Moreover, unless the word “or” is expressly limited to mean only a single item exclusive from the other items in reference to a list of two or more items, then the use of “or” in such a list is to be interpreted as including (a) any single item in the list, (b) all of the items in the list, or (c) any combination of the items in the list. Where the context permits, singular or plural terms may also include the plural or singular term, respectively. Additionally, the term “comprising” is used throughout to mean including at least the recited feature(s) such that any greater number of the same feature and/or additional types of other features are not precluded.
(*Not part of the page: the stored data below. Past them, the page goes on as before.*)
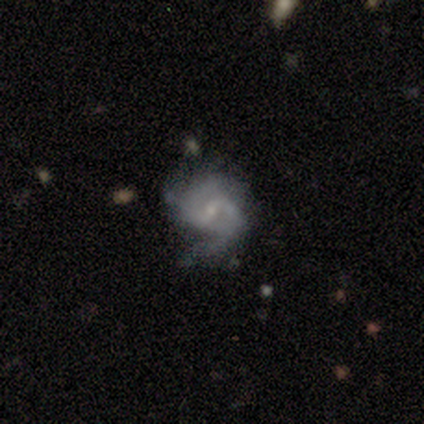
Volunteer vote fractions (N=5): This appears to be a featured or disk galaxy (60%) with a weak bar (100%), 2 (67%) loose (67%) spiral arms (100%) and a small central bulge (100%). Merging: major disturbance (50%).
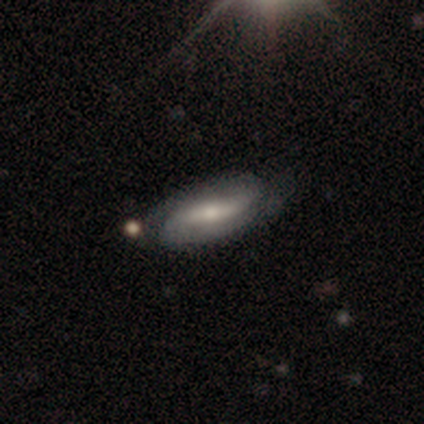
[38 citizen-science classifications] smooth-or-featured: featured or disk: 66% | smooth: 32% | star or artifact: 3%
  disk-edge-on: no: 84% | yes: 16%
    bar: weak: 52% | strong: 29% | no: 19%
    has-spiral-arms: yes: 76% | no: 24%
      spiral-winding: medium: 50% | tight: 31% | loose: 19%
      spiral-arm-count: 2: 81% | can't tell: 12% | 1: 6% | 3: 0% | 4: 0% | more than 4: 0%
    bulge-size: small: 48% | moderate: 43% | none: 10% | dominant: 0% | large: 0%
  merging: none: 54% | minor disturbance: 35% | major disturbance: 8% | merger: 3%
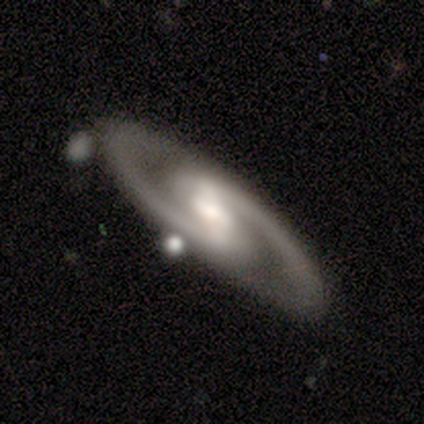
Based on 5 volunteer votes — featured or disk 100%, smooth 0%, star or artifact 0%. Down the decision tree: edge-on disk — no (80%); bar — strong (75%); spiral arms — yes (100%); spiral arm count — 2 (100%); spiral winding — tight (75%); bulge size — moderate (75%); merging — none (80%).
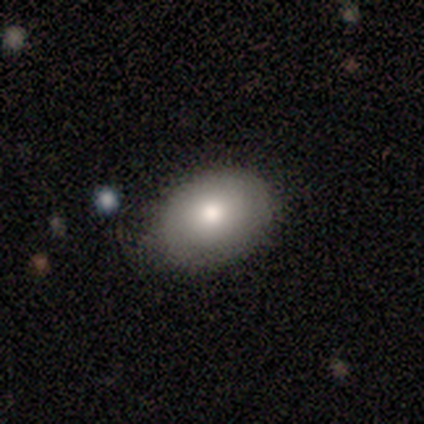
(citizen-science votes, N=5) smooth_or_featured: smooth (p=0.60) [alt: featured or disk p=0.40]
how_rounded: in between (p=1.00)
merging: none (p=0.80) [alt: major disturbance p=0.20]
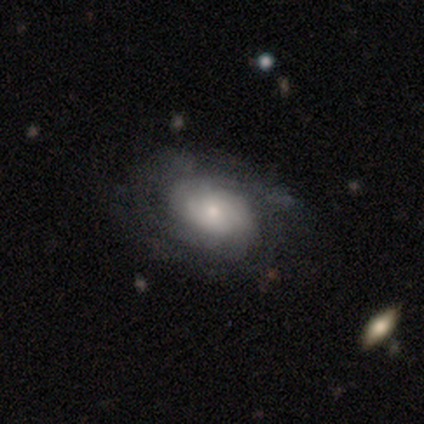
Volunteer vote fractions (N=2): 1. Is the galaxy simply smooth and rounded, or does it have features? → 50% smooth (tied), 50% featured or disk (tied), 0% star or artifact.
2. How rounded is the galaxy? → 100% in between, 0% round, 0% cigar-shaped.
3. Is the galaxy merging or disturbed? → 100% none, 0% minor disturbance, 0% major disturbance, 0% merger.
It will also be appreciated that specific embodiments have been described herein for purposes of illustration, but that various modifications may be made without deviating from the technology. Further, while advantages associated with certain embodiments of the technology have been described in the context of those embodiments, other embodiments may also exhibit such advantages, and not all embodiments need necessarily exhibit such advantages to fall within the scope of the technology. Accordingly, the disclosure and associated technology can encompass other embodiments not expressly shown or described herein.